The goal of this course is to give hints and tips on how to write good-performing R code and to present an overview about the different ways of parallelization in R, while avoiding common pitfalls. The presented concepts should also enable you to refactor existing R code (or porting a code from another Language) more effectively, and to run your code on an HPC cluster using a batch scheduler.
The course will be divided into two parts, each with several hands-on sessions. While the first part is focused on serial performance, the second part will take a look at the several ways of code parallelization offered by R and aims to give hints on when and how to use parallelization techniques to improve code performance.
You will learn:
- R design philosophy
- Taking advantage of R's vectorized functions
- Memory management and data partitioning
- Running R scripts on a cluster scheduling system
- Simple multicore programming with mclapply/mcmapply
- Parallel programming with foreach
- Using Rmpi
- Random number generation and parallelism
- Hands-on workshop
Target group and requirements
- A basic understanding of programming concepts is needed.
- For the hands-on part experience with Linux shell is recommended.
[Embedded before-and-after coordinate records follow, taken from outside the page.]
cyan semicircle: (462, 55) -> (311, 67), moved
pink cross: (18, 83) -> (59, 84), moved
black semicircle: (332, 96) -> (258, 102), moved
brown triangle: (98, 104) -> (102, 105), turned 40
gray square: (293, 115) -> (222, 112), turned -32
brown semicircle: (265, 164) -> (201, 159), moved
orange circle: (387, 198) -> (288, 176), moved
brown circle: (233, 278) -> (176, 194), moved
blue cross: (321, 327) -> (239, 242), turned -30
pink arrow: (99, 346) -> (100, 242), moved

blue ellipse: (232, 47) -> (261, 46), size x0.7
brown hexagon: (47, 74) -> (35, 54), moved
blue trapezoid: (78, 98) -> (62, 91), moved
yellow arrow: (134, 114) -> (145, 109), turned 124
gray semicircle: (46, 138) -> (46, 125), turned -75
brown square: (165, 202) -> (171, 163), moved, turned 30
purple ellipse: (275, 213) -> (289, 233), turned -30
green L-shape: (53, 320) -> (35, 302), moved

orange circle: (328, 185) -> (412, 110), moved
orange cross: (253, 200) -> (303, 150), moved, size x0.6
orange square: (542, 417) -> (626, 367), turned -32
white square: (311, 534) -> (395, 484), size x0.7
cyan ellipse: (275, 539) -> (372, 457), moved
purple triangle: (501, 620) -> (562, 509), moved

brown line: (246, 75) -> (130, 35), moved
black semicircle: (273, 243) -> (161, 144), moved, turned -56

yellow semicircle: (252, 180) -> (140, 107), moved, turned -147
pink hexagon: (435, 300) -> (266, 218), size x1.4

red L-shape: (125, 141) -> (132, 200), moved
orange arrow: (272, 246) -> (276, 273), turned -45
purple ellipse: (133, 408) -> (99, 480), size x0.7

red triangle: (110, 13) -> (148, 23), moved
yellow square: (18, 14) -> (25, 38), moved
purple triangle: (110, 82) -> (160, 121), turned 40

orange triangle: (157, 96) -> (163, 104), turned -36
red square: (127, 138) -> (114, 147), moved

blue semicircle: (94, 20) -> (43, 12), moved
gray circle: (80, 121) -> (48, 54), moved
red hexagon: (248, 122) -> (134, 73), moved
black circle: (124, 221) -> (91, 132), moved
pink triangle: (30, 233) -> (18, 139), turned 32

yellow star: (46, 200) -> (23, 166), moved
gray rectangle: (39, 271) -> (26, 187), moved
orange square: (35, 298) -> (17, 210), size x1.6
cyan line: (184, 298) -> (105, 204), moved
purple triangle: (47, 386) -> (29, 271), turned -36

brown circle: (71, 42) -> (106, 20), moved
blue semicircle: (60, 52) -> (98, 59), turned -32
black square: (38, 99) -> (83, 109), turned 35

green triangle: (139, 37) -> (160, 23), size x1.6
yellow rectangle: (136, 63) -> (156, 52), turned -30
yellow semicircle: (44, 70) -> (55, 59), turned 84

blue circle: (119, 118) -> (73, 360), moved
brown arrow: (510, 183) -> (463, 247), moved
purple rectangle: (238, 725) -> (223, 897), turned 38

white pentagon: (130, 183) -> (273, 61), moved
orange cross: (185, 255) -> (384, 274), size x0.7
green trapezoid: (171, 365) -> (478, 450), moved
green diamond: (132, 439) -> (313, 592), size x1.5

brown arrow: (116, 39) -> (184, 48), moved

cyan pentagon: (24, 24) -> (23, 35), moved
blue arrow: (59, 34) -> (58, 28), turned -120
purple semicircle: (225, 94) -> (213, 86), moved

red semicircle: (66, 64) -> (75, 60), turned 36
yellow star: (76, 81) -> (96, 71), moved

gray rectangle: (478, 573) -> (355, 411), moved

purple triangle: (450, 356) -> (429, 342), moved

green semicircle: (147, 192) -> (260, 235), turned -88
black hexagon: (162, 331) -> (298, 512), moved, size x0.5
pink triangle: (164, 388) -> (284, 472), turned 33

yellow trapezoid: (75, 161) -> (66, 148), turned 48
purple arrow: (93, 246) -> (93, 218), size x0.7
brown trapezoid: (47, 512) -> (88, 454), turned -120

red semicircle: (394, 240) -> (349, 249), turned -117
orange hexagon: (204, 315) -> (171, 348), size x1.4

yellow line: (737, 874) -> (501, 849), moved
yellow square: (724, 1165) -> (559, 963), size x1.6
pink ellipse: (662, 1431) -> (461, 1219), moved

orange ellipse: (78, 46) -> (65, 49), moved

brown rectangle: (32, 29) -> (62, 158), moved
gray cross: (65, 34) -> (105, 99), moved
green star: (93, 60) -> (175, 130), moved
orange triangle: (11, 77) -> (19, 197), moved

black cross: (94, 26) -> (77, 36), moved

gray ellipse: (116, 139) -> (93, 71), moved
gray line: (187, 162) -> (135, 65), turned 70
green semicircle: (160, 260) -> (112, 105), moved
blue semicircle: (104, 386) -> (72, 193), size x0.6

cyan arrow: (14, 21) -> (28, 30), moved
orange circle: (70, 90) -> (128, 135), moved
- Previous knowledge of R and working with schedulers is an advantage, but not a hard prerequisite.
- Participants are expected to bring their own laptop with either Linux/MacOS or Windows with MobaXterm (see downloads for instructions) installed. The hands-on session will be carried out through an SSH connection.
- A WiFi connection will be provided via Eduroam (guest accounts are available).
- This module is limited to 20 participants.
- René Sitt (HKHLR)
- Wednesday, September 25, 9:00-18:00
- TU Darmstadt, Alexanderstraße 2, Karl-Plagge-Haus S1|22, Room 403 "New York"
- Students(Bachelor/Master): €5.-
- PhD students and members of universities or public research institutes: €20.-
- All other: €200.-
The fee includes coffee breaks, lunch, and the evening event.